Fatigue modeling research at AFIT has also examined vigilance decrement. In situations where operators have had appropriate sleep, operators can still experience fatigue during the performance of vigilance tasks. Vigilance tasks are characterized by long periods of sustained attention, commonly requiring operators to identify stimuli that are occurring at very low event rates. Work at AFIT has incorporated functions established by Giambra and Quilter [34]—which describe the relationship between vigilance task time and the increase in reaction time—into human-performance simulations in the cyber domain. This model used the vigilance decrement function to portray the workload and performance effects of fatigue on Air Force cyber-defense operators monitoring network traffic.

By accounting for sleeplessness and vigilance decrement, modelers can have a better understanding of the performance of human operators in high stress, high-attention situations over long periods of time.
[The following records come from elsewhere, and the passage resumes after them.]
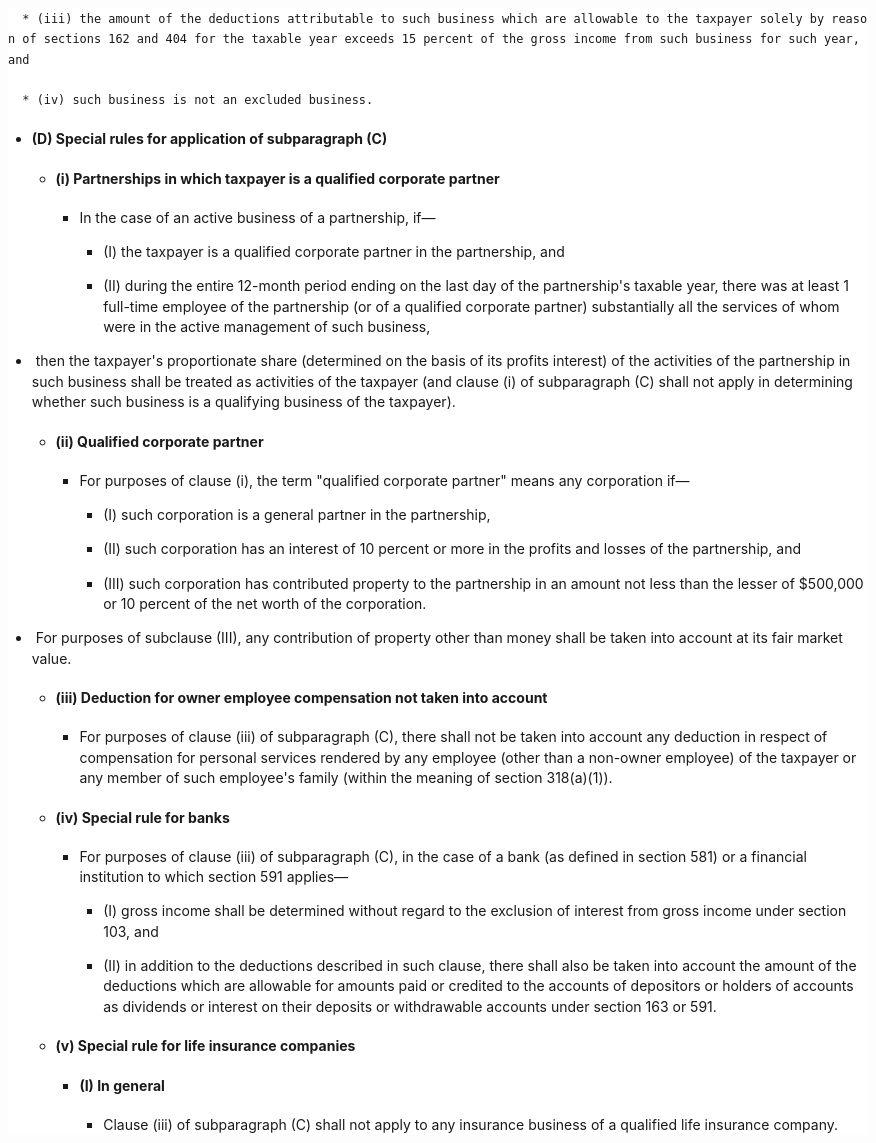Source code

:       * (iii) the amount of the deductions attributable to such business which are allowable to the taxpayer solely by reason of sections 162 and 404 for the taxable year exceeds 15 percent of the gross income from such business for such year, and

      * (iv) such business is not an excluded business.

  * #### (D) Special rules for application of subparagraph (C)
    * #### (i) Partnerships in which taxpayer is a qualified corporate partner
      * In the case of an active business of a partnership, if—

        * (I) the taxpayer is a qualified corporate partner in the partnership, and

        * (II) during the entire 12-month period ending on the last day of the partnership's taxable year, there was at least 1 full-time employee of the partnership (or of a qualified corporate partner) substantially all the services of whom were in the active management of such business,


  * &nbsp;then the taxpayer's proportionate share (determined on the basis of its profits interest) of the activities of the partnership in such business shall be treated as activities of the taxpayer (and clause (i) of subparagraph (C) shall not apply in determining whether such business is a qualifying business of the taxpayer).

    * #### (ii) Qualified corporate partner
      * For purposes of clause (i), the term "qualified corporate partner" means any corporation if—

        * (I) such corporation is a general partner in the partnership,

        * (II) such corporation has an interest of 10 percent or more in the profits and losses of the partnership, and

        * (III) such corporation has contributed property to the partnership in an amount not less than the lesser of $500,000 or 10 percent of the net worth of the corporation.


  * &nbsp;For purposes of subclause (III), any contribution of property other than money shall be taken into account at its fair market value.

    * #### (iii) Deduction for owner employee compensation not taken into account
      * For purposes of clause (iii) of subparagraph (C), there shall not be taken into account any deduction in respect of compensation for personal services rendered by any employee (other than a non-owner employee) of the taxpayer or any member of such employee's family (within the meaning of section 318(a)(1)).

    * #### (iv) Special rule for banks
      * For purposes of clause (iii) of subparagraph (C), in the case of a bank (as defined in section 581) or a financial institution to which section 591 applies—

        * (I) gross income shall be determined without regard to the exclusion of interest from gross income under section 103, and

        * (II) in addition to the deductions described in such clause, there shall also be taken into account the amount of the deductions which are allowable for amounts paid or credited to the accounts of depositors or holders of accounts as dividends or interest on their deposits or withdrawable accounts under section 163 or 591.

    * #### (v) Special rule for life insurance companies
      * #### (I) In general
        * Clause (iii) of subparagraph (C) shall not apply to any insurance business of a qualified life insurance company.
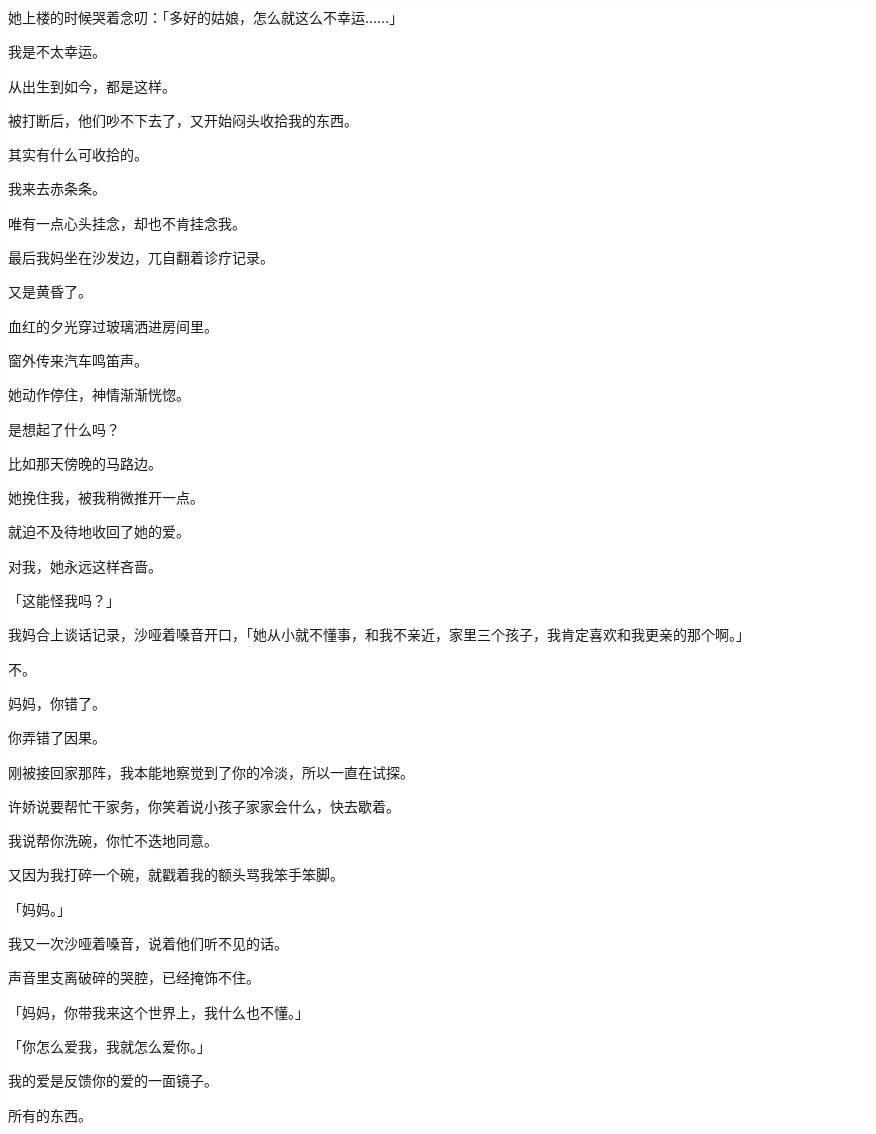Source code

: 她上楼的时候哭着念叨：「多好的姑娘，怎么就这么不幸运……」

我是不太幸运。

从出生到如今，都是这样。

被打断后，他们吵不下去了，又开始闷头收拾我的东西。

其实有什么可收拾的。

我来去赤条条。

唯有一点心头挂念，却也不肯挂念我。

最后我妈坐在沙发边，兀自翻着诊疗记录。

又是黄昏了。

血红的夕光穿过玻璃洒进房间里。

窗外传来汽车鸣笛声。

她动作停住，神情渐渐恍惚。

是想起了什么吗？

比如那天傍晚的马路边。

她挽住我，被我稍微推开一点。

就迫不及待地收回了她的爱。

对我，她永远这样吝啬。

「这能怪我吗？」

我妈合上谈话记录，沙哑着嗓音开口，「她从小就不懂事，和我不亲近，家里三个孩子，我肯定喜欢和我更亲的那个啊。」

不。

妈妈，你错了。

你弄错了因果。

刚被接回家那阵，我本能地察觉到了你的冷淡，所以一直在试探。

许娇说要帮忙干家务，你笑着说小孩子家家会什么，快去歇着。

我说帮你洗碗，你忙不迭地同意。

又因为我打碎一个碗，就戳着我的额头骂我笨手笨脚。

「妈妈。」

我又一次沙哑着嗓音，说着他们听不见的话。

声音里支离破碎的哭腔，已经掩饰不住。

「妈妈，你带我来这个世界上，我什么也不懂。」

「你怎么爱我，我就怎么爱你。」

我的爱是反馈你的爱的一面镜子。

所有的东西。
By creating models which account for human fatigue, system designers are able to understand the interaction between the design and a fatigued operator, and thus more accurately account for expected operator performance. This awareness can inform designs of human-machine teaming systems, hopefully increasing effectiveness and reducing the likelihood of errors due to fatigue.

9 Conclusions

Simulation has the potential to play a crucial role in the design and development of human-automation systems. By not requiring physical prototypes or human subjects, simulation provides a safe, affordable, and time-effective, mechanism for evaluating system designs. These advantages make it easier to perform what-if analyses and explore many more design options than would be possible through live-testing. Additionally, simulation can be performed throughout all phases of the system development lifecycle, enabling early design decisions and trade-offs to account for human performance and human-machine interactions. The body of work described herein demonstrates how simulation is being used to capture complex human-machine interactions and to identify system-level, emergent performance outcomes which account for human qualities such as mental workload, situation awareness, trust, and fatigue. Properly accounting for human performance during system design and development will ultimately result in more effective human-machine teams.

10 Disclaimer

The views expressed in this paper are those of the authors and do not reflect the official policy or position of the United States Air Force, the Department of Defense, or the U.S. Government.